A Little Credit Card Theft With Your Holiday Shopping: Target's Big Holiday Headache

By Tracey E. Schelmetic December 19, 2013

This holiday season, tens of millions of shoppers entered Target stores nationwide, filled up their carts, swiped their credit and debit cards and headed happily out the door. Meanwhile, hackers happily broke into Target’s network and stole their credit card numbers.

It’s enough to make Ebenezer Scrooge blush with shame.

The recent data breach potentially scammed millions of customer credit and debit card records, according to sources for the security Web site KrebsOnSecurity. This morning (December 19), Target issued a statement confirming the breach, saying it may have affected 40 million credit and debit cards used between November 27 and December 15, 2013: in other words, at the height of the holiday shopping season. It’s possible that nearly every Target location nationwide has been affected.

“Target’s first priority is preserving the trust of our guests and we have moved swiftly to address this issue, so guests can shop with confidence. We regret any inconvenience this may cause,” said Gregg Steinhafel, chairman, president and CEO of Target. “We take this matter very seriously and are working with law enforcement to bring those responsible to justice.”

 It’s not only likely to be a headache for consumers, who have enough to worry about during the holidays, but it’s a huge black mark against Target, as well. The company says it has alerted authorities and financial institutions to ensure that they are aware of the unauthorized access, and is putting all appropriate resources behind these efforts, including a third-party forensics firm to investigate the breach.

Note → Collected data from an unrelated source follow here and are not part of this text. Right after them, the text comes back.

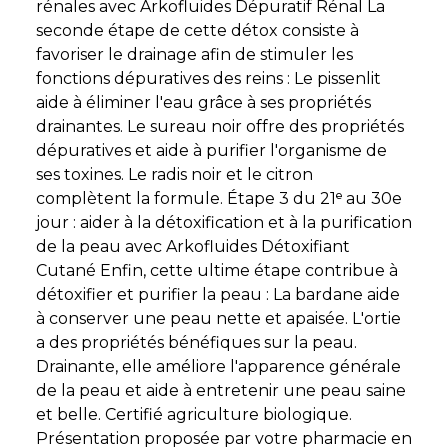
rénales avec Arkofluides Dépuratif Rénal La
seconde étape de cette détox consiste à
favoriser le drainage afin de stimuler les
fonctions dépuratives des reins : Le pissenlit
aide à éliminer l'eau grâce à ses propriétés
drainantes. Le sureau noir offre des propriétés
dépuratives et aide à purifier l'organisme de
ses toxines. Le radis noir et le citron
complètent la formule. Étape 3 du 21ᵉ au 30e
jour : aider à la détoxification et à la purification
de la peau avec Arkofluides Détoxifiant
Cutané Enfin, cette ultime étape contribue à
détoxifier et purifier la peau : La bardane aide
à conserver une peau nette et apaisée. L'ortie
a des propriétés bénéfiques sur la peau.
Drainante, elle améliore l'apparence générale
de la peau et aide à entretenir une peau saine
et belle. Certifié agriculture biologique.
Présentation proposée par votre pharmacie en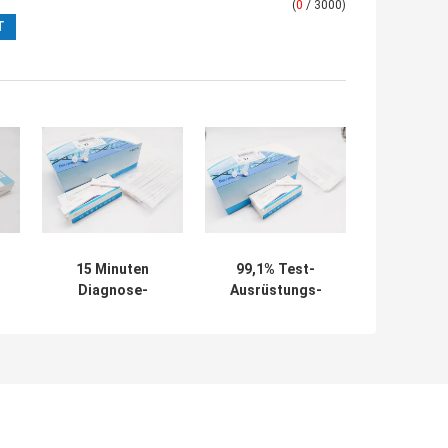
(
0
/ 3000)
15 Minuten
99,1% Test-
Diagnose-
Ausrüstungs-
t
Wegwerf-Test-
Antigen-Speichel-
IA
Ausrüstungs-
Test-Ausrüstung
us
hohe
der
Empfindlichkeit
Besonderheits-
Covid 19
15min
Coronavirus
schnelle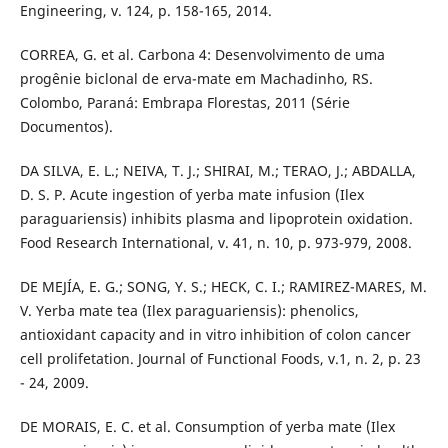
Engineering, v. 124, p. 158-165, 2014.
CORREA, G. et al. Carbona 4: Desenvolvimento de uma
progênie biclonal de erva-mate em Machadinho, RS.
Colombo, Paraná: Embrapa Florestas, 2011 (Série
Documentos).
DA SILVA, E. L.; NEIVA, T. J.; SHIRAI, M.; TERAO, J.; ABDALLA,
D. S. P. Acute ingestion of yerba mate infusion (Ilex
paraguariensis) inhibits plasma and lipoprotein oxidation.
Food Research International, v. 41, n. 10, p. 973-979, 2008.
DE MEJÍA, E. G.; SONG, Y. S.; HECK, C. I.; RAMIREZ-MARES, M.
V. Yerba mate tea (Ilex paraguariensis): phenolics,
antioxidant capacity and in vitro inhibition of colon cancer
cell prolifetation. Journal of Functional Foods, v.1, n. 2, p. 23
- 24, 2009.
DE MORAIS, E. C. et al. Consumption of yerba mate (Ilex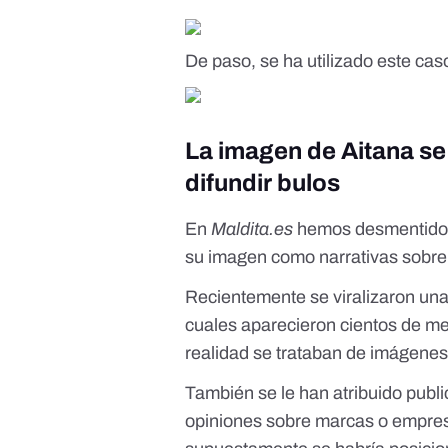
De paso, se ha utilizado este ca
La imagen de Aitana se
difundir bulos
En
Maldita.es
hemos desmentido t
su imagen como narrativas sobre 
Recientemente se viralizaron unas
cuales aparecieron cientos de men
realidad se trataban de
imágenes
También se le han atribuido publ
opiniones sobre marcas o empres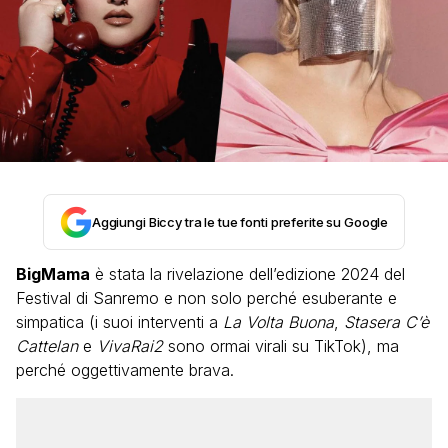
Aggiungi Biccy tra le tue fonti preferite su Google
BigMama
è stata la rivelazione dell’edizione 2024 del
Festival di Sanremo e non solo perché esuberante e
simpatica (i suoi interventi a
La Volta Buona
,
Stasera C’è
Cattelan
e
VivaRai2
sono ormai virali su TikTok), ma
perché oggettivamente brava.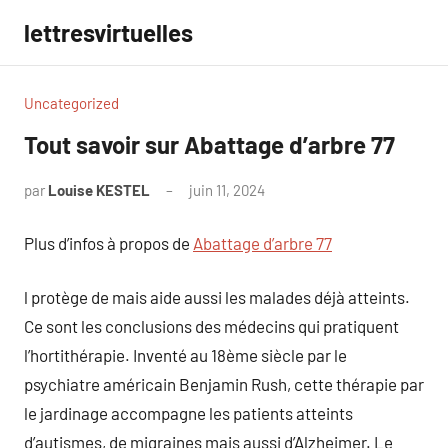
Aller
lettresvirtuelles
au
contenu
Uncategorized
Tout savoir sur Abattage d’arbre 77
par
Louise KESTEL
juin 11, 2024
Aucun
commentaire
Plus d’infos à propos de
Abattage d’arbre 77
l protège de mais aide aussi les malades déjà atteints.
Ce sont les conclusions des médecins qui pratiquent
l’hortithérapie. Inventé au 18ème siècle par le
psychiatre américain Benjamin Rush, cette thérapie par
le jardinage accompagne les patients atteints
d’autismes, de migraines mais aussi d’Alzheimer. Le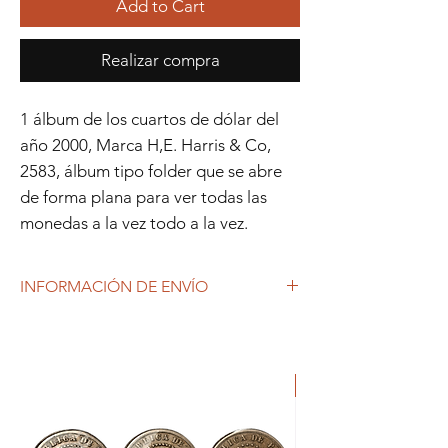
Add to Cart
Realizar compra
1 álbum de los cuartos de dólar del
año 2000, Marca H,E. Harris & Co,
2583, álbum tipo folder que se abre
de forma plana para ver todas las
monedas a la vez todo a la vez.
INFORMACIÓN DE ENVÍO
Debido al coronavirus (COVID-19), y las
decisiones gubernamentales, Repetto
Colecciones anuncia que se están
ORIGINAL
produciendo tiempos de espera superiores
a lo habitual, por lo que es posible que
tardemos más en responder a tus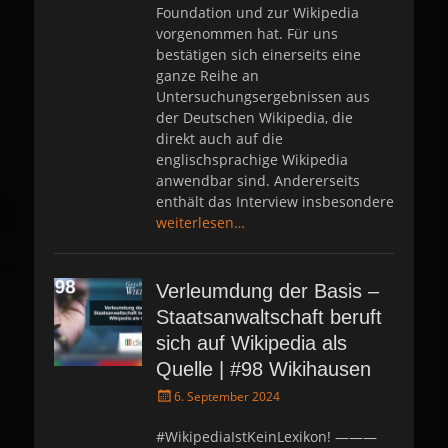
Foundation und zur Wikipedia
vorgenommen hat. Für uns
bestätigen sich einerseits eine
ganze Reihe an
Untersuchungsergebnissen aus
der Deutschen Wikipedia, die
direkt auch auf die
englischsprachige Wikipedia
anwendbar sind. Andererseits
enthält das Interview insbesondere
weiterlesen…
Verleumdung der Basis –
Staatsanwaltschaft beruft
sich auf Wikipedia als
Quelle | #98 Wikihausen
P
6. September 2024
o
s
#WikipediaIstKeinLexikon! ———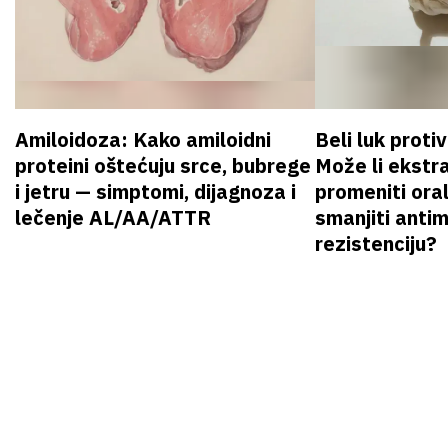
Amiloidoza: Kako amiloidni
Beli luk proti
proteini oštećuju srce, bubrege
Može li ekstr
i jetru — simptomi, dijagnoza i
promeniti oral
lečenje AL/AA/ATTR
smanjiti anti
rezistenciju?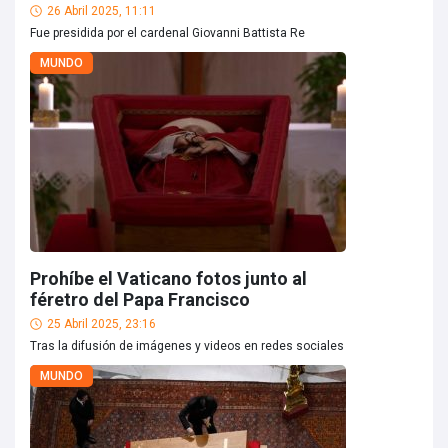
26 Abril 2025, 11:11
Fue presidida por el cardenal Giovanni Battista Re
MUNDO
Prohíbe el Vaticano fotos junto al
féretro del Papa Francisco
25 Abril 2025, 23:16
Tras la difusión de imágenes y videos en redes sociales
MUNDO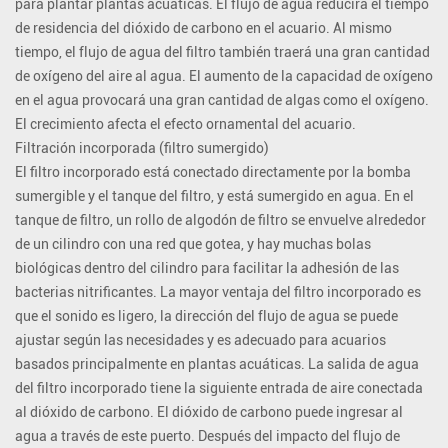
para plantar plantas acuáticas. El flujo de agua reducirá el tiempo
de residencia del dióxido de carbono en el acuario. Al mismo
tiempo, el flujo de agua del filtro también traerá una gran cantidad
de oxígeno del aire al agua. El aumento de la capacidad de oxígeno
en el agua provocará una gran cantidad de algas como el oxígeno.
El crecimiento afecta el efecto ornamental del acuario.
Filtración incorporada (filtro sumergido)
El filtro incorporado está conectado directamente por la bomba
sumergible y el tanque del filtro, y está sumergido en agua. En el
tanque de filtro, un rollo de algodón de filtro se envuelve alrededor
de un cilindro con una red que gotea, y hay muchas bolas
biológicas dentro del cilindro para facilitar la adhesión de las
bacterias nitrificantes. La mayor ventaja del filtro incorporado es
que el sonido es ligero, la dirección del flujo de agua se puede
ajustar según las necesidades y es adecuado para acuarios
basados ​​principalmente en plantas acuáticas. La salida de agua
del filtro incorporado tiene la siguiente entrada de aire conectada
al dióxido de carbono. El dióxido de carbono puede ingresar al
agua a través de este puerto. Después del impacto del flujo de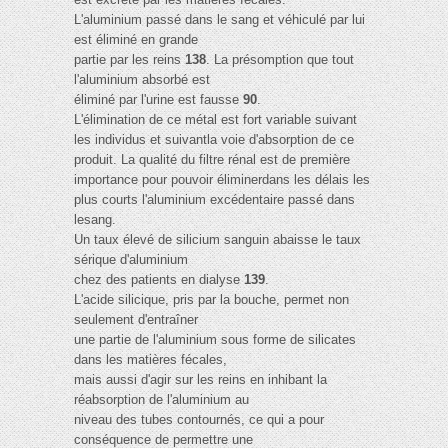
L'aluminium passé dans le sang et véhiculé par lui
est éliminé en grande
partie par les reins
138
. La présomption que tout
l'aluminium absorbé est
éliminé par l'urine est fausse
90
.
L'élimination de ce métal est fort variable suivant
les individus et suivantla voie d'absorption de ce
produit. La qualité du filtre rénal est de première
importance pour pouvoir éliminerdans les délais les
plus courts l'aluminium excédentaire passé dans
lesang.
Un taux élevé de silicium sanguin abaisse le taux
sérique d'aluminium
chez des patients en dialyse
139
.
L'acide silicique, pris par la bouche, permet non
seulement d'entraîner
une partie de l'aluminium sous forme de silicates
dans les matières fécales,
mais aussi d'agir sur les reins en inhibant la
réabsorption de l'aluminium au
niveau des tubes contournés, ce qui a pour
conséquence de permettre une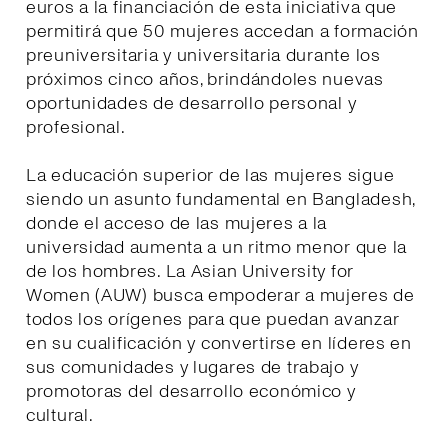
euros a la financiación de esta iniciativa que
permitirá que 50 mujeres accedan a formación
preuniversitaria y universitaria durante los
próximos cinco años, brindándoles nuevas
oportunidades de desarrollo personal y
profesional.
La educación superior de las mujeres sigue
siendo un asunto fundamental en Bangladesh,
donde el acceso de las mujeres a la
universidad aumenta a un ritmo menor que la
de los hombres. La Asian University for
Women (AUW) busca empoderar a mujeres de
todos los orígenes para que puedan avanzar
en su cualificación y convertirse en líderes en
sus comunidades y lugares de trabajo y
promotoras del desarrollo económico y
cultural.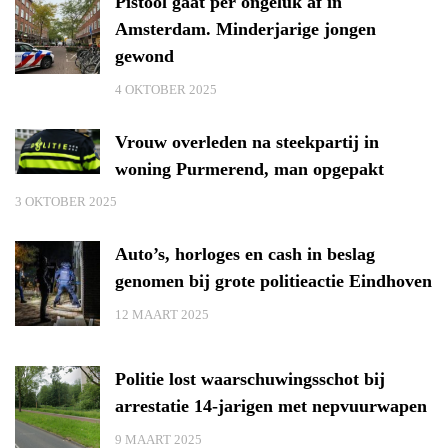
Pistool gaat per ongeluk af in
Amsterdam. Minderjarige jongen
gewond
4 OKTOBER 2025
Vrouw overleden na steekpartij in
woning Purmerend, man opgepakt
3 OKTOBER 2025
Auto’s, horloges en cash in beslag
genomen bij grote politieactie Eindhoven
12 MAART 2025
Politie lost waarschuwingsschot bij
arrestatie 14-jarigen met nepvuurwapen
9 MAART 2025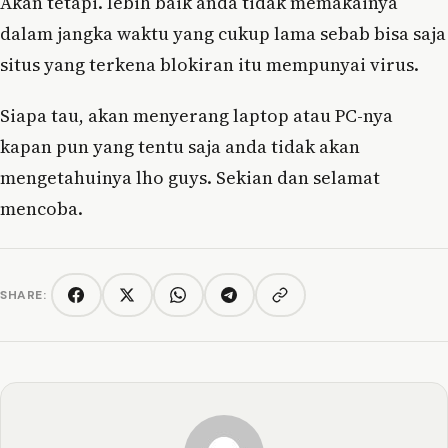
Akan tetapi. lebih baik anda tidak memakainya
dalam jangka waktu yang cukup lama sebab bisa saja
situs yang terkena blokiran itu mempunyai virus.
Siapa tau, akan menyerang laptop atau PC-nya
kapan pun yang tentu saja anda tidak akan
mengetahuinya lho guys. Sekian dan selamat
mencoba.
SHARE:
Copy link
Facebook
Twitter/X
WhatsApp
Telegram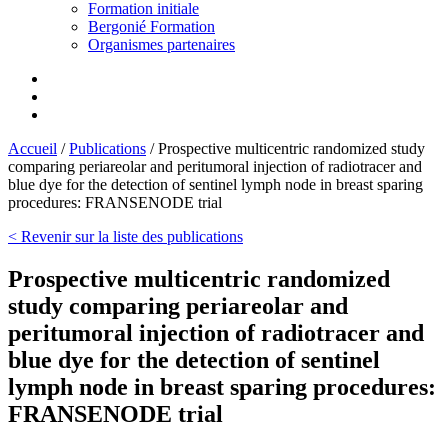
Formation initiale
Bergonié Formation
Organismes partenaires
Accueil
/
Publications
/
Prospective multicentric randomized study
comparing periareolar and peritumoral injection of radiotracer and
blue dye for the detection of sentinel lymph node in breast sparing
procedures: FRANSENODE trial
< Revenir sur la liste des publications
Prospective multicentric randomized
study comparing periareolar and
peritumoral injection of radiotracer and
blue dye for the detection of sentinel
lymph node in breast sparing procedures:
FRANSENODE trial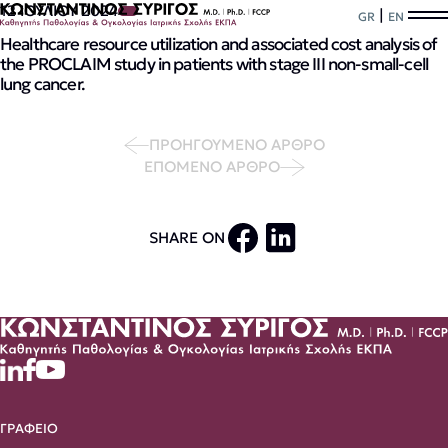
12 ΙΟΥΛΙΟΥ 2024
|
GR
EN
Healthcare resource utilization and associated cost analysis of
the PROCLAIM study in patients with stage III non-small-cell
lung cancer.
ΠΡΟΗΓΟΥΜΕΝΟ ΑΡΘΡΟ
ΕΠΟΜΕΝΟ ΑΡΘΡΟ
SHARE ON
ΓΡΑΦΕΙΟ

KrebsOnSecurity notes that there are no indications at this time that the breach affected customers who shopped on Target’s Web site; it seems to be confined to physical store locations.

“The type of data stolen — also known as ‘track data’ — allows crooks to create counterfeit cards by encoding the information onto any card with a magnetic stripe,” wrote Brian Krebs. “If the thieves also were able to intercept PIN data for debit transactions, they would theoretically be able to reproduce stolen debit cards and use them to withdraw cash from ATMs.”

It’s interesting to note that without a California law requiring companies to notify cardholders of data breaches, we as a nation might never have heard of this breach. There is no single federal law that requires companies outside of the healthcare and financial services sector to notify customers when their private data may have been exposed, and companies were traditionally reluctant to do so. A landmark California law enacted in 2003 began requiring all companies experiencing a breach of customer information to inform those customers. As a result, companies have been forced to let customers know their information was exposed. To date, 46 states have followed California’s example and passed state regulations requiring notification of customers of potentially compromised private data.  Alabama, Kentucky, New Mexico, and South Dakota remain the only states in which companies are not required to notify customers that their data has been exposed.

As with other retailer data breaches in the past, Target will likely direct shoppers to replace credit and debit cards and will provide free credit monitoring services to prevent unauthorized use of the cards. Shoppers who suspect unauthorized activity on their cards are being encouraged to contact Target at 866-852-8680.